• [WHAT IS BEING ASKED]
Can you transcribe the text lines from all the entries below character for character, leaving the pictures out of your answer?

• [SOURCE DATA]

-- -- --

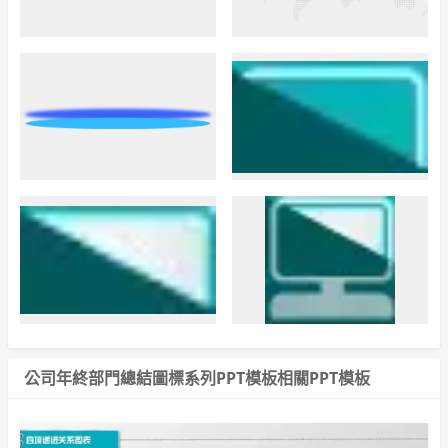
公司年終部門總結圖標系列PPT模板相關PPT模板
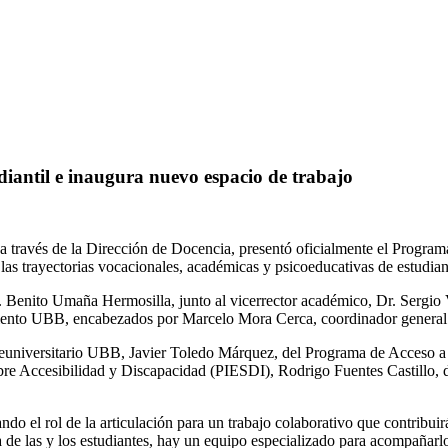
antil e inaugura nuevo espacio de trabajo
a través de la Dirección de Docencia, presentó oficialmente el Program
 las trayectorias vocacionales, académicas y psicoeducativas de estudian
 Benito Umaña Hermosilla, junto al vicerrector académico, Dr. Sergio V
miento UBB, encabezados por Marcelo Mora Cerca, coordinador gener
Preuniversitario UBB, Javier Toledo Márquez, del Programa de Acceso
obre Accesibilidad y Discapacidad (PIESDI), Rodrigo Fuentes Castillo
ndo el rol de la articulación para un trabajo colaborativo que contribui
a de las y los estudiantes, hay un equipo especializado para acompañarl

-- -- --

• [TASK OUTPUT]
公司年終部門總結圖標系列PPT模板相關PPT模板
antil e inaugura nuevo espacio de trabajo
a través de la Dirección de Docencia, presentó oficialmente el Program
 las trayectorias vocacionales, académicas y psicoeducativas de estudian
 Benito Umaña Hermosilla, junto al vicerrector académico, Dr. Sergio V
miento UBB, encabezados por Marcelo Mora Cerca, coordinador gener
Preuniversitario UBB, Javier Toledo Márquez, del Programa de Acceso
obre Accesibilidad y Discapacidad (PIESDI), Rodrigo Fuentes Castillo
ndo el rol de la articulación para un trabajo colaborativo que contribui
a de las y los estudiantes, hay un equipo especializado para acompañarl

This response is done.